Schwankend trat er auf den Gang. Eine einzige Lampe brannte noch. Aus der Ferne hörte er Geräusche - Schüsse, Schreie, das Röhren von Motoren. Stöhnend vor Schmerz schleppte er sich in den Wachraum. Die Kaffeetassen der Soldaten standen auf dem Tisch, als wären ihre Besitzer vor wenigen Sekunden aufgestanden. Von Stetten taumelte weiter, bis zur Treppe ins Erdgeschoss. Der Kampflärm wurde lauter. Er hörte einzelne Schüsse und Salven aus automatischen Waffen, außerdem die Knallgeräusche explodierender Granaten. Er stolperte durch den Flur mit den Munitionskisten. Kurz vor der Tür des Direktorenbüros blieb er stehen. Alles drehte sich. Keuchend lehnte er sich an die Wand, übergab sich. Er würgte und spuckte, bis die Krämpfe nachließen. Eine weitere Explosion erschütterte das Mauerwerk.

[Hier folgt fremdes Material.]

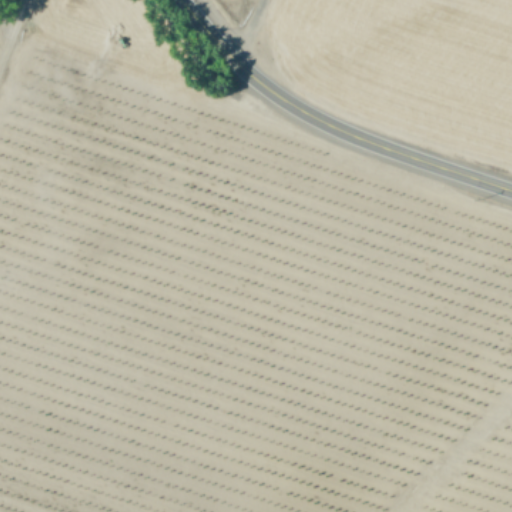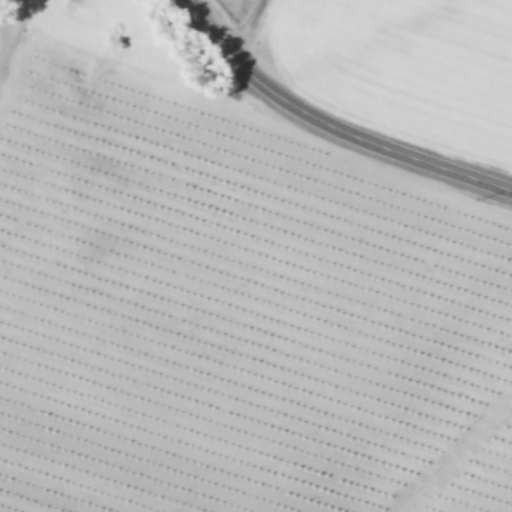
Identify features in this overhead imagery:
crop: (406, 65)
road: (326, 124)
crop: (231, 328)
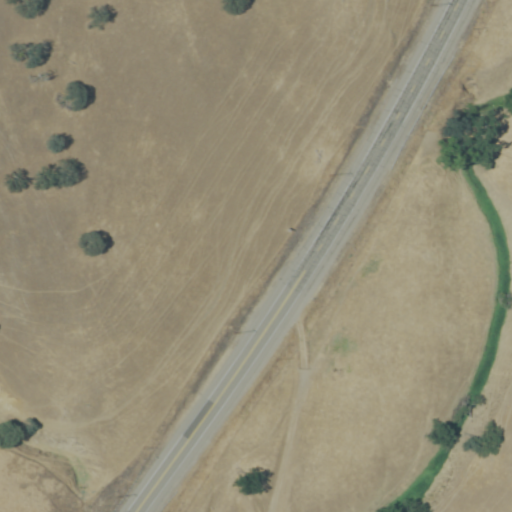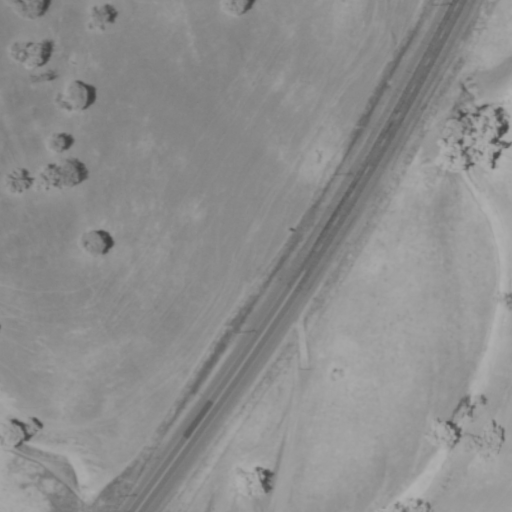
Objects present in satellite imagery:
road: (402, 107)
road: (315, 362)
road: (241, 364)
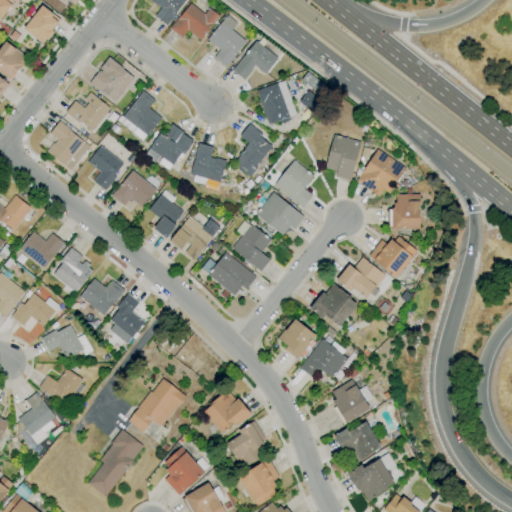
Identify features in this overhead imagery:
building: (70, 1)
building: (71, 2)
building: (4, 5)
building: (3, 6)
building: (165, 9)
building: (167, 9)
road: (390, 9)
road: (127, 12)
road: (404, 15)
building: (192, 21)
building: (193, 22)
building: (40, 24)
building: (40, 24)
road: (403, 25)
road: (408, 25)
road: (114, 26)
road: (401, 34)
building: (12, 35)
building: (224, 41)
building: (225, 41)
road: (103, 42)
road: (46, 57)
building: (9, 60)
building: (10, 60)
road: (156, 60)
building: (253, 60)
building: (254, 61)
road: (56, 70)
road: (446, 70)
road: (418, 73)
building: (109, 79)
building: (110, 79)
railway: (403, 84)
building: (2, 85)
building: (2, 86)
railway: (395, 90)
road: (380, 101)
building: (309, 102)
building: (274, 103)
building: (272, 104)
building: (86, 111)
building: (87, 111)
building: (140, 113)
building: (142, 114)
road: (505, 117)
road: (31, 129)
road: (23, 143)
building: (170, 144)
building: (167, 145)
building: (64, 146)
building: (65, 146)
building: (250, 150)
building: (250, 151)
building: (364, 152)
building: (340, 156)
building: (342, 156)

Vor dem Schreibtisch des Direktors lag ein Mann ohne Gesicht. Von Stetten versuchte, nicht hinzusehen, während er die Schreibtischschubladen herausriss. Papiere, Stempel, eine Tabakdose - keine Waffe. Er fluchte leise und schleppte sich weiter, durch die Flure zur Hoftür.

Jetzt bemerkte er, dass die Kampfgeräusche verstummt waren. Keine Schüsse, keine Detonationen, keine Motoren, keine Schreie - nichts. Oder fast nichts. Aus dem Innenhof der Fabrik drang ein Geräusch wie das Surren eines kleinen elektrischen Motors.

Einen Moment lang stand er zitternd da. Die Kämpfe hatten geendet. Aber die Stille auf der anderen Seite der Tür war entsetzlicher als jeder Kampf. Er drückte die Klinke hinunter.

Die Morgensonne tauchte den Hof in blutrotes Licht. Einige Lastwagen standen in Flammen, einer war auf die Seite gekippt. Von Stettens Mercedes lag auf dem Dach.

Dann sah er das Opfer.

Hunderte Soldaten wälzten sich im Schlamm hin und her, warfen ihre Köpfe nach oben, zuckten mit Armen und Beinen - und summten. Die Männer, die ihm noch vor einer Stunde müde, ausgezehrt und verzweifelt erschienen waren, lagen jetzt nackt im Dreck, intonierten eine bizarre Lautfolge und bewegten sich in fast perfekter Synchronizität. Ihre Gesichter - vor wenigen Minuten noch grau, erschöpft und ohne Hoffnung - waren zu ekstatischen Grimassen verzerrt. Sie waren wie ein Organismus, der einem einzigen Zweck diente: der Anbetung des Wesens in ihrer Mitte.

Das Ding war ohne Form und Körper. Es hatte Pupillen, aber keine Augen, Mäuler, aber keinen Leib, Klauen, aber keine Glieder. In einem Moment erschien es von Stetten wie eine Wolke aus Licht und Schatten. Dann war es ein reiner Ton, körperlos. Einen Augenblick später war es ein pulsierendes Geflecht aus Stacheln und Tentakeln.

Von Stetten lachte und heulte zugleich.

Er begriff, dass der Anblick des Formlosen ein Geschenk war, dessen er nicht würdig war. Ein Geschenk, das sein Leben wert war - das alle Leben aller Menschen in allen Zeiten wert war und noch viel mehr - und das er freudig und dankbar annehmen würde.

Während er sich die Kleider vom Leib riss, begann er zu summen.